YOUR INSTRUCTIONS => Each line below from the one containing "5 Responsibilities of the Employee" through the one containing "To clarify expectations" should be output exactly as it stands, and no other line should appear.

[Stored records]
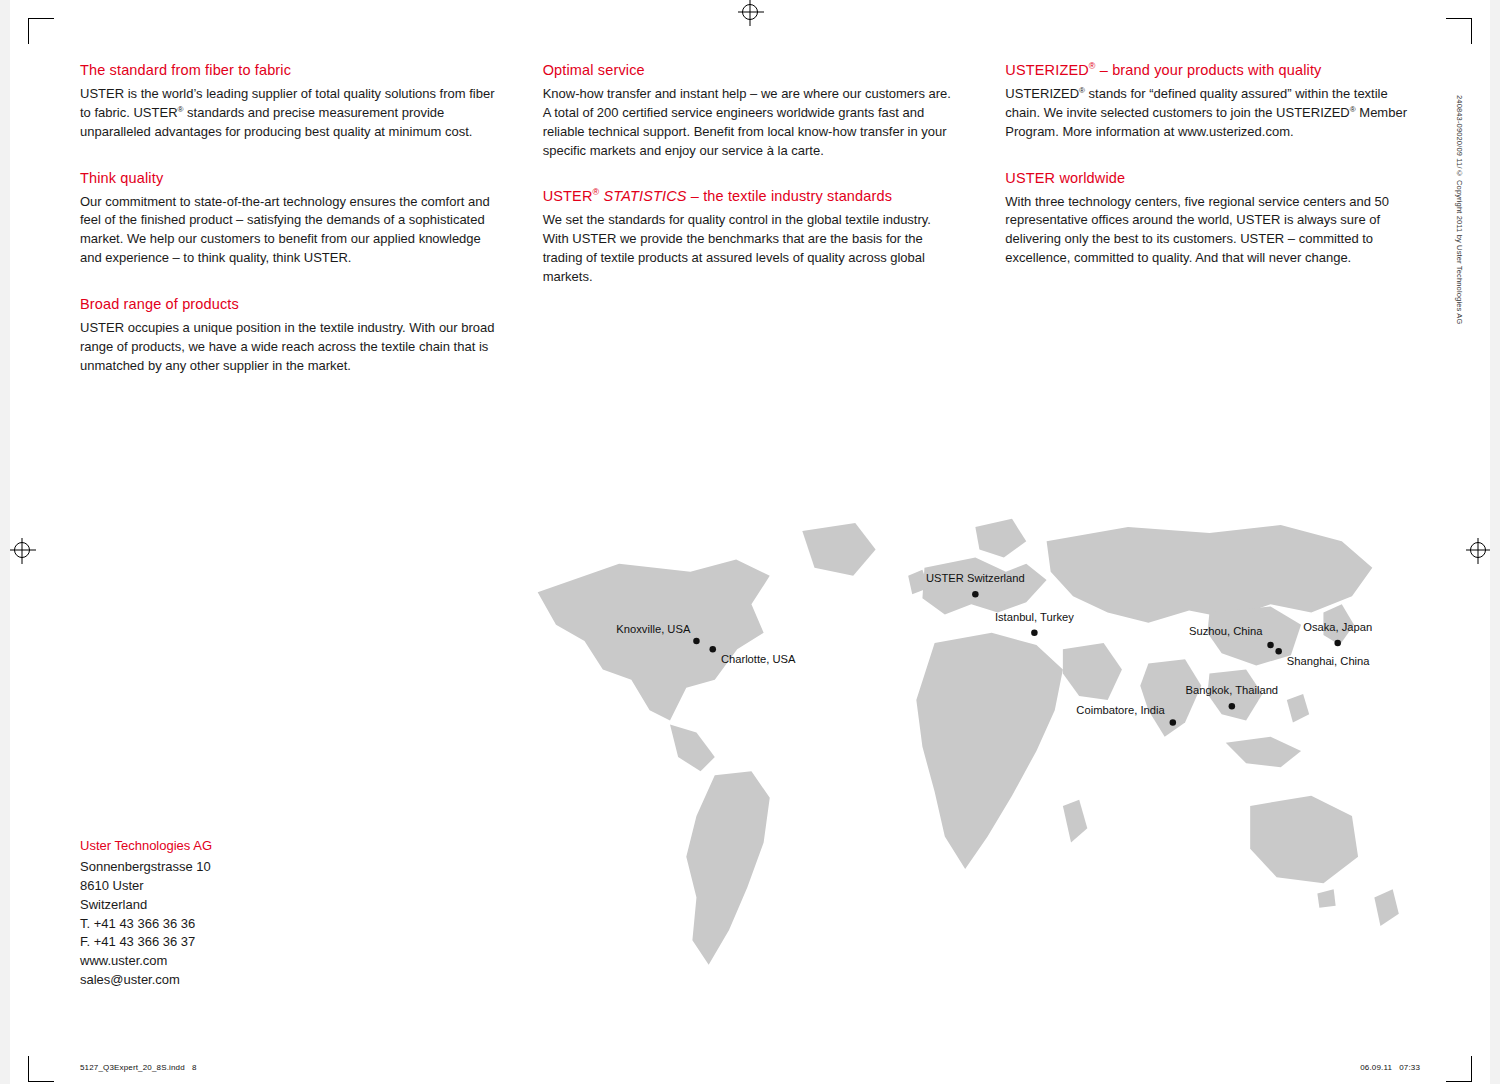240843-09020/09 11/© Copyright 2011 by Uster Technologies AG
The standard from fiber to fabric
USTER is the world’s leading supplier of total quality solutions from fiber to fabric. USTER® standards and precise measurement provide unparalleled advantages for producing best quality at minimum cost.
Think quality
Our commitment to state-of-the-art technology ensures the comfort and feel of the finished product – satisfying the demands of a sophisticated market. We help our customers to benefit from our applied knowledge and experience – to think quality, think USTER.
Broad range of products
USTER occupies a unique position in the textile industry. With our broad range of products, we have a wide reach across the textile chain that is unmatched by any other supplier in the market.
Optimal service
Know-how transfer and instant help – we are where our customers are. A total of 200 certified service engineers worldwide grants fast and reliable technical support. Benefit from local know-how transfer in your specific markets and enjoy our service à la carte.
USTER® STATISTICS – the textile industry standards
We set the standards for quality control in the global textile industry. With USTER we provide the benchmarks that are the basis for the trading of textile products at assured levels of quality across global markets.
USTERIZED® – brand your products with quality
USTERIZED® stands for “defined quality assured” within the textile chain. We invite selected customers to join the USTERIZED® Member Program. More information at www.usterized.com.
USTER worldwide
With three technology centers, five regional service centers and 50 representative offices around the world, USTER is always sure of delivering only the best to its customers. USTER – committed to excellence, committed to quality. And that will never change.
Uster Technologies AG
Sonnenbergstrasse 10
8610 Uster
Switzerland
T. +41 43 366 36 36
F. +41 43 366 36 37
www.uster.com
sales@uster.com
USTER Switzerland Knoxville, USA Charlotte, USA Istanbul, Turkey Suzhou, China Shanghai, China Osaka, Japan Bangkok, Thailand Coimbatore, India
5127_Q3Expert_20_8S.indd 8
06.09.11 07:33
---
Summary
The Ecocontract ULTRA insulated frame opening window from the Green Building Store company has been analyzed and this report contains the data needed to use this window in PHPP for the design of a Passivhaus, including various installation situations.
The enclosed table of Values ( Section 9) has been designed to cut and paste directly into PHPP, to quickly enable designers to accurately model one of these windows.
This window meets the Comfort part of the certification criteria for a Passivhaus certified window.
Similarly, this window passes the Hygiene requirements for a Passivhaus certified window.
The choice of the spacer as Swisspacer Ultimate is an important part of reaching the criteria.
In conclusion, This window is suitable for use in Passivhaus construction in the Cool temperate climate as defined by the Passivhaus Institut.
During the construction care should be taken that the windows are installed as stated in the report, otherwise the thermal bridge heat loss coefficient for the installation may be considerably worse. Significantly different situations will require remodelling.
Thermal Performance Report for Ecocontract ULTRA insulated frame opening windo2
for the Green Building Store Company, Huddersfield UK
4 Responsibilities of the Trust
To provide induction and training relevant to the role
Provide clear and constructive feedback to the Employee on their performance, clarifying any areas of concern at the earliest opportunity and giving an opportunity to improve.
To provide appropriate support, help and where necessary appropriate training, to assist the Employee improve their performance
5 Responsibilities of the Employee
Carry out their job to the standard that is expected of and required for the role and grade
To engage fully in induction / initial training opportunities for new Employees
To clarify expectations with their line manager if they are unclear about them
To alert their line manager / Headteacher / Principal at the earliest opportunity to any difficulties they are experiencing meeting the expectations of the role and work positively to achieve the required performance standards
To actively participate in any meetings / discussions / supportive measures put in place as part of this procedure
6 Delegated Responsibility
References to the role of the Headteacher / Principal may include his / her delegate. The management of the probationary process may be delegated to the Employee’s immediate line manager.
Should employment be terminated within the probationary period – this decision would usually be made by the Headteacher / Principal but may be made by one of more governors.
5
--
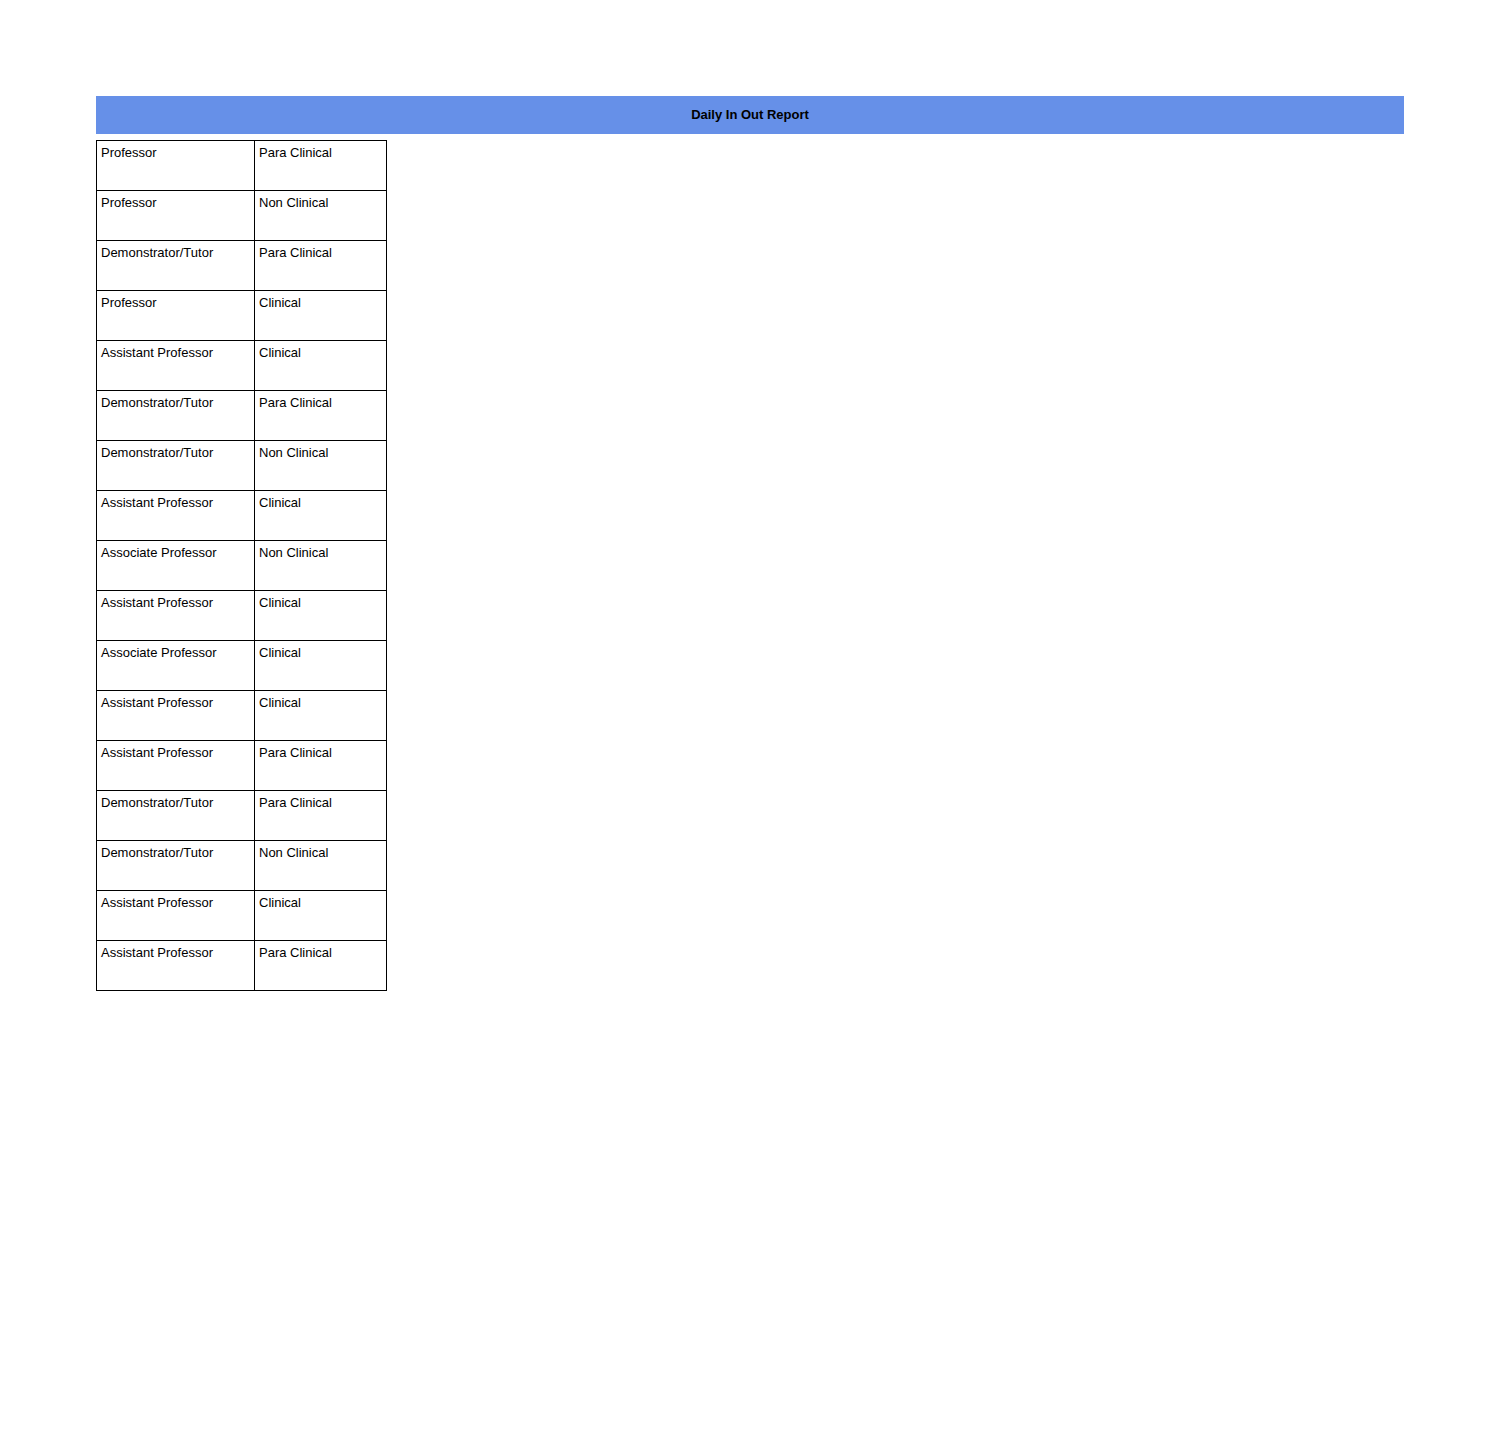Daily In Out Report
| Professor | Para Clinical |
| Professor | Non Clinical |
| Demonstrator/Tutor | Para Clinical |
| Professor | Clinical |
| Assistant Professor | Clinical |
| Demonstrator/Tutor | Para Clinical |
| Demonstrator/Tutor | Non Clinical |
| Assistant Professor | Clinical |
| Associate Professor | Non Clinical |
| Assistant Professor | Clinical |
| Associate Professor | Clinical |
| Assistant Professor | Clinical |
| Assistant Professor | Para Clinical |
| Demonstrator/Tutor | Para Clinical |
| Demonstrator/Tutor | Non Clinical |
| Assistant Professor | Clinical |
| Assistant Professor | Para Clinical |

OUTPUT BELOW =>
5 Responsibilities of the Employee
Carry out their job to the standard that is expected of and required for the role and grade
To engage fully in induction / initial training opportunities for new Employees
To clarify expectations with their line manager if they are unclear about them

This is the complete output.